Utente di lunga data
Mah.... io sono molto più riservato,direi reticente; che lui non abbia trovato ancora un equilibrio a trent'anni,dopo un matrimonio durato due, ed una bimba di quasi sei,che a volte trascura, è evidente.Fondamentalmente è un narciso,un insicuro ; ha dei profondi tratti caratteriali da "artista" (uno per cui musica,arte figurativa in genere ,gli sono innate)anche per il lavoro che svolge ,duro ed impegnativo (avevo già detto,ora non dico troppo perché si risalirebbe facilmente).Al primo posto c'è lui; tipo che magari stava senza vedere suo nonno anche diciotto mesi... Ti chiama prevalente solo quando ha bisogno. Vabbè....è fatto così: brava persona, ma poco affidabile .
Le donne per lui sono come una droga, mi diceva l'altro giorno,quando ho dovuto correre per un suo bisogno.
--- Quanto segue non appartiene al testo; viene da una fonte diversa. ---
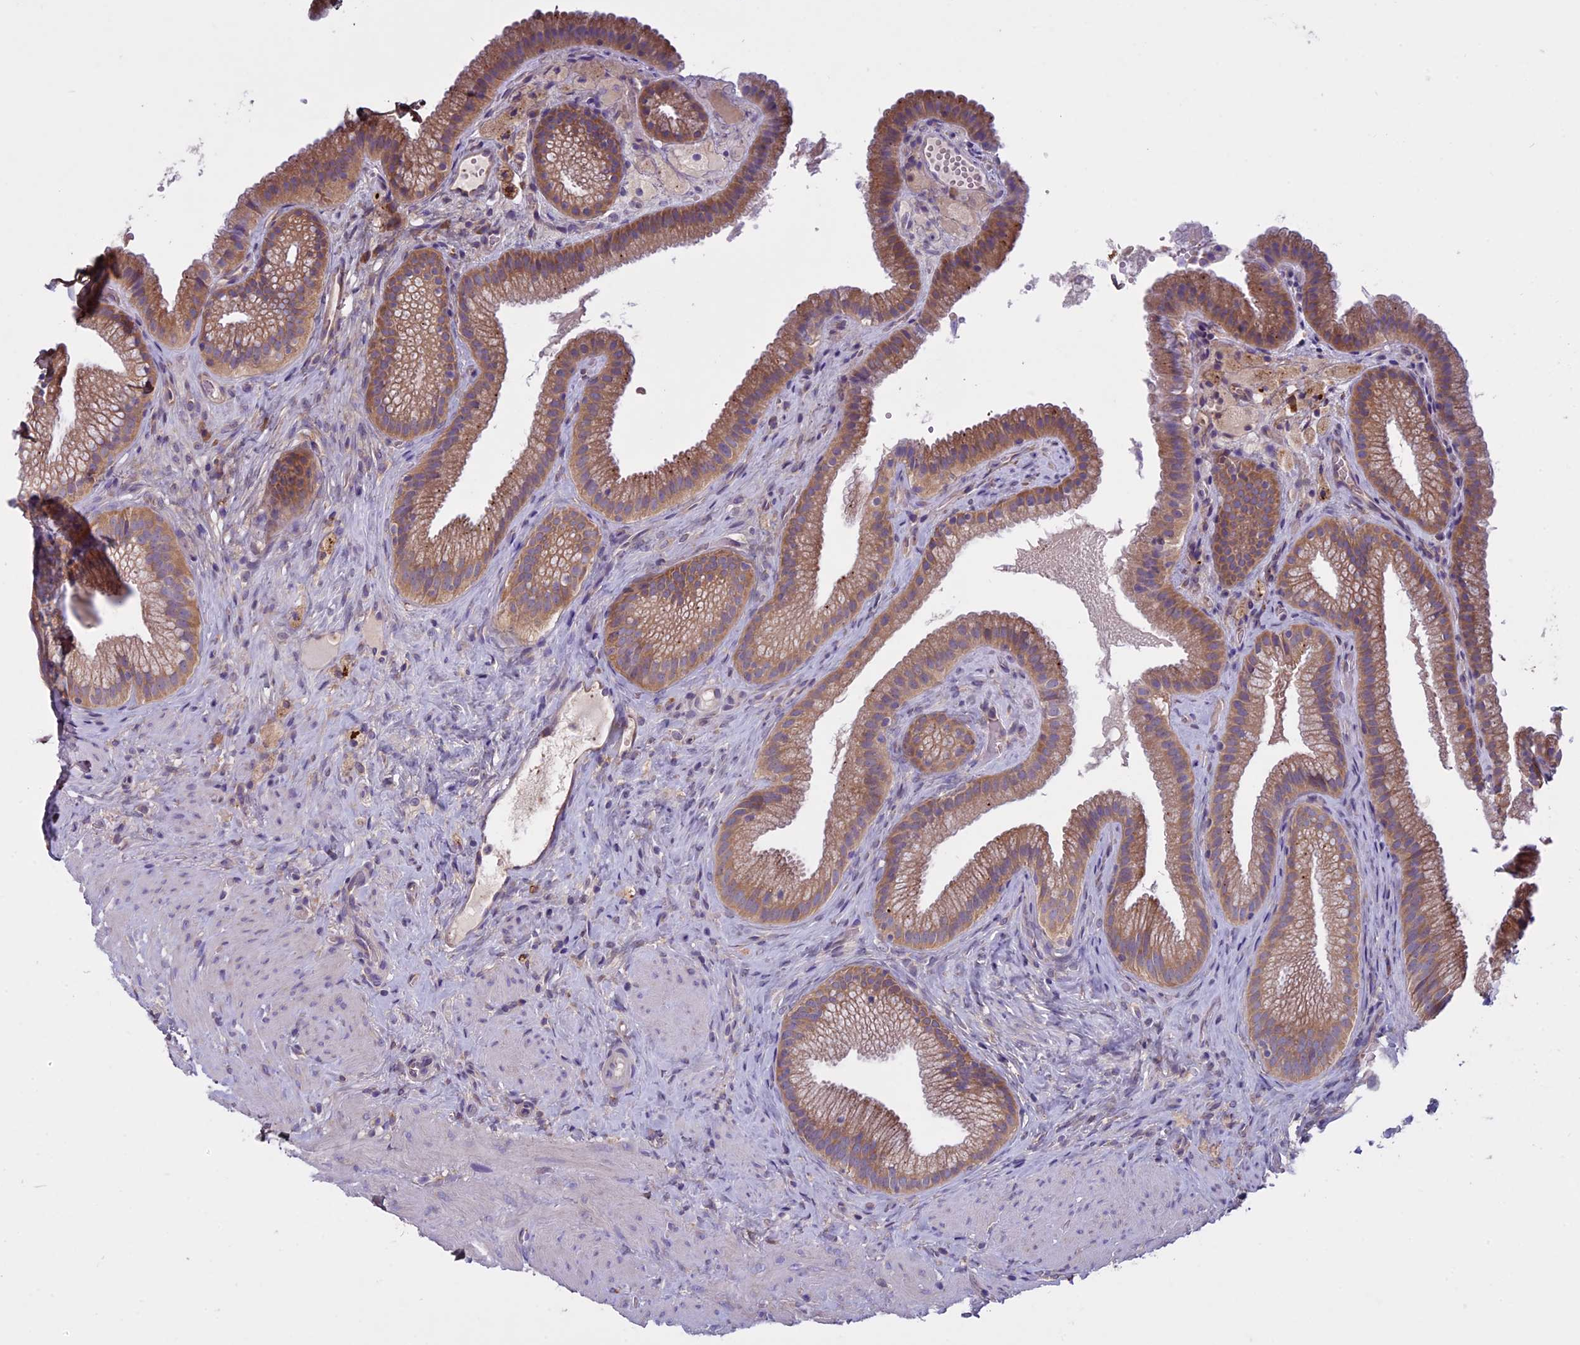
{"staining": {"intensity": "moderate", "quantity": ">75%", "location": "cytoplasmic/membranous"}, "tissue": "gallbladder", "cell_type": "Glandular cells", "image_type": "normal", "snomed": [{"axis": "morphology", "description": "Normal tissue, NOS"}, {"axis": "morphology", "description": "Inflammation, NOS"}, {"axis": "topography", "description": "Gallbladder"}], "caption": "Glandular cells display medium levels of moderate cytoplasmic/membranous expression in approximately >75% of cells in unremarkable human gallbladder.", "gene": "DCTN5", "patient": {"sex": "male", "age": 51}}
Pensare che da piccolo non era affatto viziato e,per dire, ha fatto otto anni dai salesiani!
Per me voleva una risposta da padre per trovare la rotta e magari un porto nel suo oceano.
 

stany

Utente di lunga data
Per me voleva una risposta da padre per trovare la rotta e magari un porto nel suo oceano.
Si...in effetti, nel recente passato,sarebbe stato disponibile a venire ad abitare con noi ,(eravamo relativamente vicini al suo lavoro), mia moglie era d'accordo, ma mi opposi io.... La rotta lavorativa ed esistenziale se le è scelte lui, senza alcun vincolo o imposizione.C'è da dire che fin dai sedici anni è stato abbastanza libero; ad esempio andava in vacanza con gli amici in giro per l'Italia (ma cinquant'anni fa già lo facevano). Oggi la mia attuale moglie aborrisce simile eventualità; in questo stabilendo un rapporto troppo dipendente col piccolo (10 e mezzo)....Vedremo i risultati.